### Brief
Answer these questions from the Barracuda MCU text below:
1. How many CAN interfaces does the peripheral interface block include?
2. What handles signal conversion between STAR12 and the IPbus?
3. How many Analog-to-Digital Converters does the Barracuda architecture include?

### Selected text
BEGIN
2. Barracuda Project

The following chapter is aimed at giving the reader an introduction to the Barracuda project and should only give enough detail to provide an overview over the functionality of STAR12 MCU.
Section 1 lists the overall functionality of the module and general user information. Section 2 contains design-related information. This includes such information as design specific targets, source code samples.

2.1 Architecture of the Barracuda MCU

The Barracuda MCU architecture consists of two main blocks, a CORE with 16-bit CPU12 and a peripheral interface block with 2 x Serial Communication Interface (SCI), a Serial Peripheral Interface (SPI), I2C, BDLC (network interface), Pulse Width Modulator (PWM), Enhanced Capture Timer (ECT), Clock and Reset Generator (CRG), Keyboard Wakeup Unit (KWU), 4 x CAN interface (MSCAN).
A STAR12 MCU bus interfaces between the two blocks. Transfer between interface modules is performed via an IPbus. An IPbridge serves for signal conversion between STAR12 and IPbus.
The ports of each peripheral interface module lead not directly to pins. There is a dedicated Port Integration module (PIM) that includes in the main analogue functionality to control driver strength, detect plugging or to enable pull-up resistors. In this way analogue port functions have completely be separated from interface modules.
Additionally, the Barracuda architecture includes on chip memory (Flash memory, EEPROM, RAM) and two Analog-to-Digital Converters (ADC).
END
### Extracted data
BEGIN
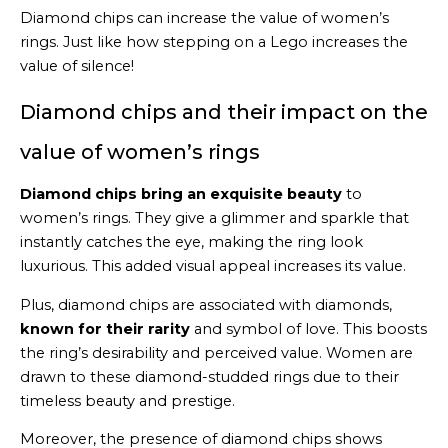
Diamond chips can increase the value of women’s
rings. Just like how stepping on a Lego increases the
value of silence!
Diamond chips and their impact on the
value of women’s rings
Diamond chips bring an exquisite beauty
to
women’s rings. They give a glimmer and sparkle that
instantly catches the eye, making the ring look
luxurious. This added visual appeal increases its value.
Plus, diamond chips are associated with diamonds,
known for their rarity
and symbol of love. This boosts
the ring’s desirability and perceived value. Women are
drawn to these diamond-studded rings due to their
timeless beauty and prestige.
Moreover, the presence of diamond chips shows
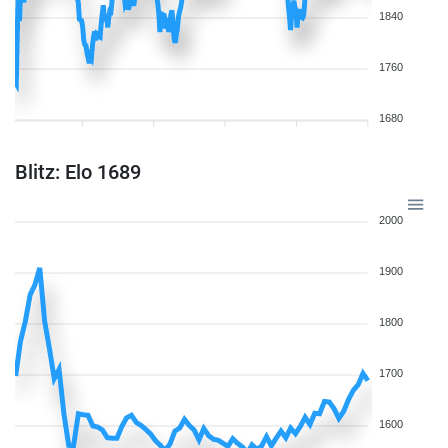
1840
1760
1680
Blitz: Elo 1689
2000
1900
1800
1700
1600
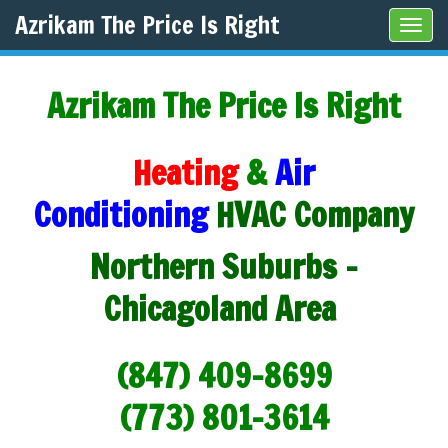
Azrikam The Price Is Right
Tog
navi
Azrikam The Price Is Right
Heating
&
Air
Conditioning
HVAC Company
Northern Suburbs -
Chicagoland Area
(847) 409-8699
(773) 801-3614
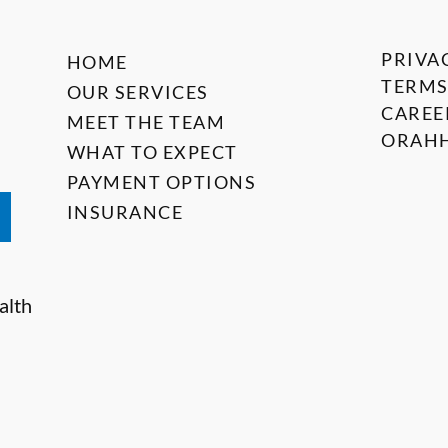
PRIVA
HOME
TERMS
OUR SERVICES
CAREE
MEET THE TEAM
ORAHH
WHAT TO EXPECT
PAYMENT OPTIONS
INSURANCE
alth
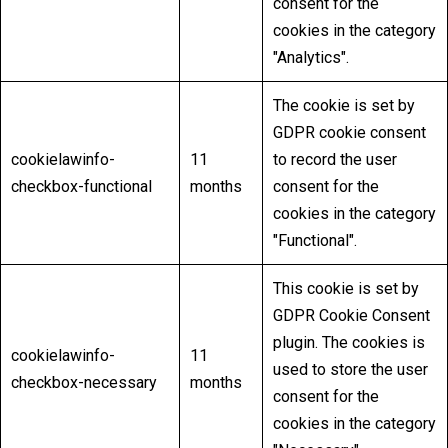
consent for the
cookies in the category
"Analytics".
The cookie is set by
GDPR cookie consent
cookielawinfo-
11
to record the user
checkbox-functional
months
consent for the
cookies in the category
"Functional".
This cookie is set by
GDPR Cookie Consent
plugin. The cookies is
cookielawinfo-
11
used to store the user
checkbox-necessary
months
consent for the
cookies in the category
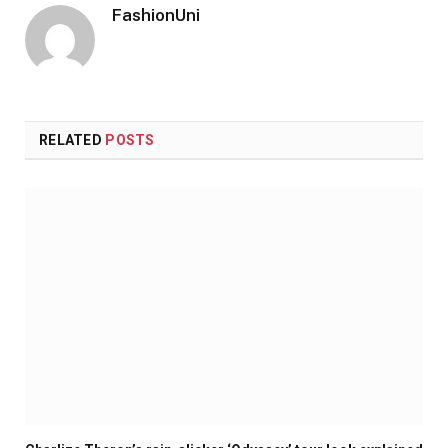
FashionUni
RELATED
POSTS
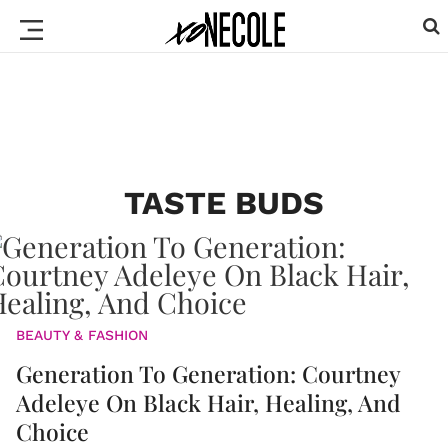
TASTE BUDS
BEAUTY & FASHION
Generation To Generation: Courtney
Adeleye On Black Hair, Healing, And
Choice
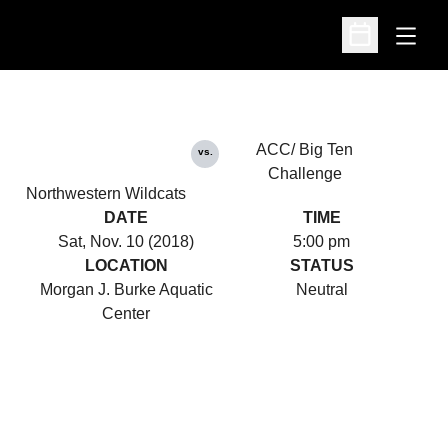
Open
Open Schedu
ACC/ Big Ten
vs.
Challenge
Northwestern Wildcats
DATE
TIME
Sat, Nov. 10 (2018)
5:00 pm
LOCATION
STATUS
Morgan J. Burke Aquatic
Neutral
Center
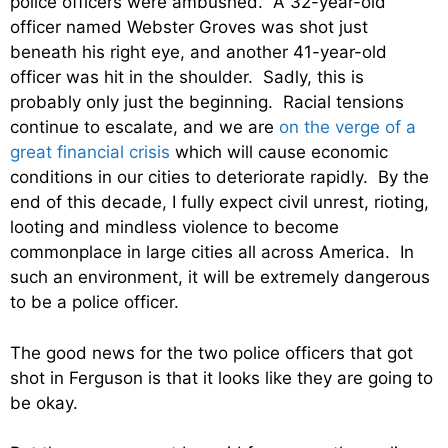
police officers were ambushed. A 32-year-old
officer named Webster Groves was shot just
beneath his right eye, and another 41-year-old
officer was hit in the shoulder. Sadly, this is
probably only just the beginning. Racial tensions
continue to escalate, and we are
on the verge of a
great financial crisis
which will cause economic
conditions in our cities to deteriorate rapidly. By the
end of this decade, I fully expect civil unrest, rioting,
looting and mindless violence to become
commonplace in large cities all across America. In
such an environment, it will be extremely dangerous
to be a police officer.
The good news for the two police officers that got
shot in Ferguson is that it looks like they are going to
be okay.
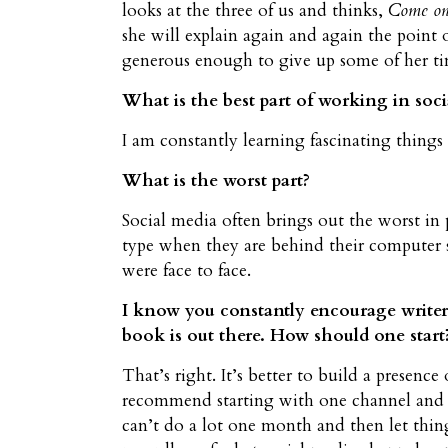
looks at the three of us and thinks,
Come on, 
she will explain again and again the point 
generous enough to give up some of her tim
What is the best part of working in soci
I am constantly learning fascinating thing
What is the worst part?
Social media often brings out the worst in 
type when they are behind their computer s
were face to face.
I know you constantly encourage writers 
book is out there. How should one start
That’s right. It’s better to build a presenc
recommend starting with one channel and do
can’t do a lot one month and then let thing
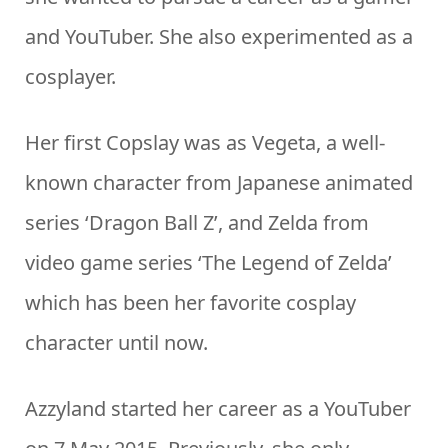
and YouTuber. She also experimented as a
cosplayer.
Her first Copslay was as Vegeta, a well-
known character from Japanese animated
series ‘Dragon Ball Z’, and Zelda from
video game series ‘The Legend of Zelda’
which has been her favorite cosplay
character until now.
Azzyland started her career as a YouTuber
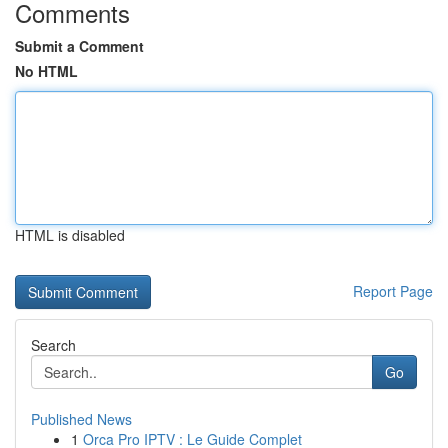
Comments
Submit a Comment
No HTML
HTML is disabled
Report Page
Search
Go
Published News
1
Orca Pro IPTV : Le Guide Complet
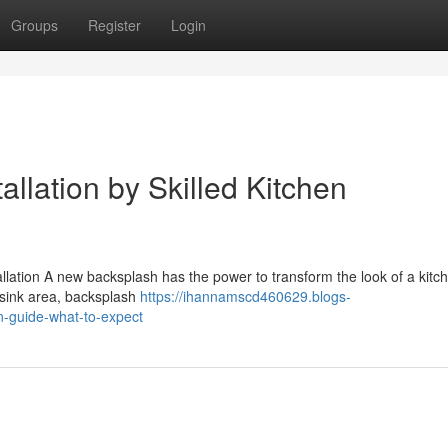
Groups
Register
Login
llation by Skilled Kitchen
ation A new backsplash has the power to transform the look of a kitche
r sink area, backsplash
https://ihannamscd460629.blogs-
n-guide-what-to-expect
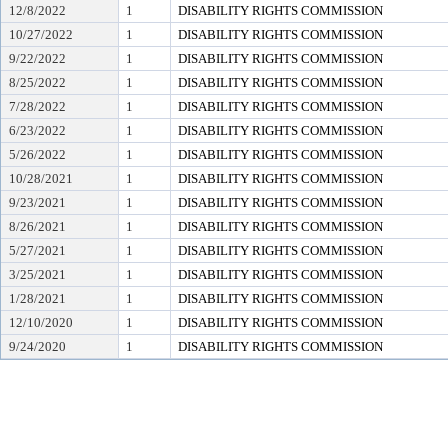
12/8/2022
1
DISABILITY RIGHTS COMMISSION
10/27/2022
1
DISABILITY RIGHTS COMMISSION
9/22/2022
1
DISABILITY RIGHTS COMMISSION
8/25/2022
1
DISABILITY RIGHTS COMMISSION
7/28/2022
1
DISABILITY RIGHTS COMMISSION
6/23/2022
1
DISABILITY RIGHTS COMMISSION
5/26/2022
1
DISABILITY RIGHTS COMMISSION
10/28/2021
1
DISABILITY RIGHTS COMMISSION
9/23/2021
1
DISABILITY RIGHTS COMMISSION
8/26/2021
1
DISABILITY RIGHTS COMMISSION
5/27/2021
1
DISABILITY RIGHTS COMMISSION
3/25/2021
1
DISABILITY RIGHTS COMMISSION
1/28/2021
1
DISABILITY RIGHTS COMMISSION
12/10/2020
1
DISABILITY RIGHTS COMMISSION
9/24/2020
1
DISABILITY RIGHTS COMMISSION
END
### Result of the exercise
1. Four (MSCAN).
2. An IPbridge.
3. Two.